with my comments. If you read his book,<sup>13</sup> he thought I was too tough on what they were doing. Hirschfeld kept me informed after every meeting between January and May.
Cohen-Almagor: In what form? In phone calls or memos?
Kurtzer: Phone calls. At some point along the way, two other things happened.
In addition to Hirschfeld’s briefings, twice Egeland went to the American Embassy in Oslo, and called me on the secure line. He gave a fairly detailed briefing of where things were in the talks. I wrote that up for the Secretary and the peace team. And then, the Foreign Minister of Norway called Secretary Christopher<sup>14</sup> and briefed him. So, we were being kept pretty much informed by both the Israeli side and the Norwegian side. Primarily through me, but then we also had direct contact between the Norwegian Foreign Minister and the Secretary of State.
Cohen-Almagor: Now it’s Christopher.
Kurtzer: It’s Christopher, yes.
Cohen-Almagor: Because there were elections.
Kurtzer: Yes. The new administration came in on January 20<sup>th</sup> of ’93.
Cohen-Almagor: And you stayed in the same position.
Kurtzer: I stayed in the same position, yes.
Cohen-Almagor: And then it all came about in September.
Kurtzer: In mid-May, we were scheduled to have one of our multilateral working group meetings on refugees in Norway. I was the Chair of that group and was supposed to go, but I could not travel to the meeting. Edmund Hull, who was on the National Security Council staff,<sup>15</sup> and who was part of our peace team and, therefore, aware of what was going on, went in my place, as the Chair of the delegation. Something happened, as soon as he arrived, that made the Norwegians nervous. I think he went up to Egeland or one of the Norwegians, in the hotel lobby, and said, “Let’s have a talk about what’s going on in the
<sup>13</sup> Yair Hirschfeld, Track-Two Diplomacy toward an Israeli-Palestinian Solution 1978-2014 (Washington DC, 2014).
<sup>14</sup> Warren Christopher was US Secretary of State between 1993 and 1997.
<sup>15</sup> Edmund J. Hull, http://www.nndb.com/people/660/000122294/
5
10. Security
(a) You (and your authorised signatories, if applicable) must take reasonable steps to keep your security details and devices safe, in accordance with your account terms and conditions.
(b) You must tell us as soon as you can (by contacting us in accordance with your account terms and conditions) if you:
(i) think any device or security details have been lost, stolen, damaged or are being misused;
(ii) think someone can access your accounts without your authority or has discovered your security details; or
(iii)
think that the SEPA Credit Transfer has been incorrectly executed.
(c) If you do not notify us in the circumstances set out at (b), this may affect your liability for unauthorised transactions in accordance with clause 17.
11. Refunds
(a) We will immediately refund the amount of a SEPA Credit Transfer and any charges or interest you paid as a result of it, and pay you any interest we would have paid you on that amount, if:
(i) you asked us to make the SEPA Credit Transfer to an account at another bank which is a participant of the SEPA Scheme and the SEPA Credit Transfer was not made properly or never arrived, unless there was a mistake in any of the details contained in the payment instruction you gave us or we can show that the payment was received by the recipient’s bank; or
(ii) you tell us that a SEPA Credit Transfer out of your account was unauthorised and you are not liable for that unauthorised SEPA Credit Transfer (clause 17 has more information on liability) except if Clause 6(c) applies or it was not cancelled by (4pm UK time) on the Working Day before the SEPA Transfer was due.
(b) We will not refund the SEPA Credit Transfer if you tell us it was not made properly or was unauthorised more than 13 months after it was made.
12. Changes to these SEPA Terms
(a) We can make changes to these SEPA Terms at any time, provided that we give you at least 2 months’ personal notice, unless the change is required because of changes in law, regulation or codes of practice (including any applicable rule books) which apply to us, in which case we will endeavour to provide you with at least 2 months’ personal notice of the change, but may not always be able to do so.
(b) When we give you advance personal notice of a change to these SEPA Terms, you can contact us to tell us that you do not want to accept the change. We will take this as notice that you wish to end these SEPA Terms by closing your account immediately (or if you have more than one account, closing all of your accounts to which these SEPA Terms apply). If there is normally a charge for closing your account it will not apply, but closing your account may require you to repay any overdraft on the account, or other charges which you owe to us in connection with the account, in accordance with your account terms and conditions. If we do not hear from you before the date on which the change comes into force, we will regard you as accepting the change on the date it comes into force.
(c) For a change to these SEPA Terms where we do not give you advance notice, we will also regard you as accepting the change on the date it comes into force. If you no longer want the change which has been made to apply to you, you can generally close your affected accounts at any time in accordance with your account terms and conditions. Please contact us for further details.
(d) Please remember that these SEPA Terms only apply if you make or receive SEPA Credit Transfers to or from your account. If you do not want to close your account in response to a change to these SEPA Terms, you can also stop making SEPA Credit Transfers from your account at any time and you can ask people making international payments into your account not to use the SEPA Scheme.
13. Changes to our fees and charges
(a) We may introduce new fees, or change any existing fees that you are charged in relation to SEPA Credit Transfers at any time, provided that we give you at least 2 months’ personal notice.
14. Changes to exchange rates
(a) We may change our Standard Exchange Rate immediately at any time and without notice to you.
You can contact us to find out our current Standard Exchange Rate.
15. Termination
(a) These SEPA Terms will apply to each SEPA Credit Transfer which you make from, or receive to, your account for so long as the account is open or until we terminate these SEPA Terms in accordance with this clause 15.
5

Try it
Make a verbatim transcription of all the material.

Output
with my comments. If you read his book,<sup>13</sup> he thought I was too tough on what they were doing. Hirschfeld kept me informed after every meeting between January and May.
Cohen-Almagor: In what form? In phone calls or memos?
Kurtzer: Phone calls. At some point along the way, two other things happened.
In addition to Hirschfeld’s briefings, twice Egeland went to the American Embassy in Oslo, and called me on the secure line. He gave a fairly detailed briefing of where things were in the talks. I wrote that up for the Secretary and the peace team. And then, the Foreign Minister of Norway called Secretary Christopher<sup>14</sup> and briefed him. So, we were being kept pretty much informed by both the Israeli side and the Norwegian side. Primarily through me, but then we also had direct contact between the Norwegian Foreign Minister and the Secretary of State.
Cohen-Almagor: Now it’s Christopher.
Kurtzer: It’s Christopher, yes.
Cohen-Almagor: Because there were elections.
Kurtzer: Yes. The new administration came in on January 20<sup>th</sup> of ’93.
Cohen-Almagor: And you stayed in the same position.
Kurtzer: I stayed in the same position, yes.
Cohen-Almagor: And then it all came about in September.
Kurtzer: In mid-May, we were scheduled to have one of our multilateral working group meetings on refugees in Norway. I was the Chair of that group and was supposed to go, but I could not travel to the meeting. Edmund Hull, who was on the National Security Council staff,<sup>15</sup> and who was part of our peace team and, therefore, aware of what was going on, went in my place, as the Chair of the delegation. Something happened, as soon as he arrived, that made the Norwegians nervous. I think he went up to Egeland or one of the Norwegians, in the hotel lobby, and said, “Let’s have a talk about what’s going on in the
<sup>13</sup> Yair Hirschfeld, Track-Two Diplomacy toward an Israeli-Palestinian Solution 1978-2014 (Washington DC, 2014).
<sup>14</sup> Warren Christopher was US Secretary of State between 1993 and 1997.
<sup>15</sup> Edmund J. Hull, http://www.nndb.com/people/660/000122294/
5
10. Security
(a) You (and your authorised signatories, if applicable) must take reasonable steps to keep your security details and devices safe, in accordance with your account terms and conditions.
(b) You must tell us as soon as you can (by contacting us in accordance with your account terms and conditions) if you:
(i) think any device or security details have been lost, stolen, damaged or are being misused;
(ii) think someone can access your accounts without your authority or has discovered your security details; or
(iii)
think that the SEPA Credit Transfer has been incorrectly executed.
(c) If you do not notify us in the circumstances set out at (b), this may affect your liability for unauthorised transactions in accordance with clause 17.
11. Refunds
(a) We will immediately refund the amount of a SEPA Credit Transfer and any charges or interest you paid as a result of it, and pay you any interest we would have paid you on that amount, if:
(i) you asked us to make the SEPA Credit Transfer to an account at another bank which is a participant of the SEPA Scheme and the SEPA Credit Transfer was not made properly or never arrived, unless there was a mistake in any of the details contained in the payment instruction you gave us or we can show that the payment was received by the recipient’s bank; or
(ii) you tell us that a SEPA Credit Transfer out of your account was unauthorised and you are not liable for that unauthorised SEPA Credit Transfer (clause 17 has more information on liability) except if Clause 6(c) applies or it was not cancelled by (4pm UK time) on the Working Day before the SEPA Transfer was due.
(b) We will not refund the SEPA Credit Transfer if you tell us it was not made properly or was unauthorised more than 13 months after it was made.
12. Changes to these SEPA Terms
(a) We can make changes to these SEPA Terms at any time, provided that we give you at least 2 months’ personal notice, unless the change is required because of changes in law, regulation or codes of practice (including any applicable rule books) which apply to us, in which case we will endeavour to provide you with at least 2 months’ personal notice of the change, but may not always be able to do so.
(b) When we give you advance personal notice of a change to these SEPA Terms, you can contact us to tell us that you do not want to accept the change. We will take this as notice that you wish to end these SEPA Terms by closing your account immediately (or if you have more than one account, closing all of your accounts to which these SEPA Terms apply). If there is normally a charge for closing your account it will not apply, but closing your account may require you to repay any overdraft on the account, or other charges which you owe to us in connection with the account, in accordance with your account terms and conditions. If we do not hear from you before the date on which the change comes into force, we will regard you as accepting the change on the date it comes into force.
(c) For a change to these SEPA Terms where we do not give you advance notice, we will also regard you as accepting the change on the date it comes into force. If you no longer want the change which has been made to apply to you, you can generally close your affected accounts at any time in accordance with your account terms and conditions. Please contact us for further details.
(d) Please remember that these SEPA Terms only apply if you make or receive SEPA Credit Transfers to or from your account. If you do not want to close your account in response to a change to these SEPA Terms, you can also stop making SEPA Credit Transfers from your account at any time and you can ask people making international payments into your account not to use the SEPA Scheme.
13. Changes to our fees and charges
(a) We may introduce new fees, or change any existing fees that you are charged in relation to SEPA Credit Transfers at any time, provided that we give you at least 2 months’ personal notice.
14. Changes to exchange rates
(a) We may change our Standard Exchange Rate immediately at any time and without notice to you.
You can contact us to find out our current Standard Exchange Rate.
15. Termination
(a) These SEPA Terms will apply to each SEPA Credit Transfer which you make from, or receive to, your account for so long as the account is open or until we terminate these SEPA Terms in accordance with this clause 15.
5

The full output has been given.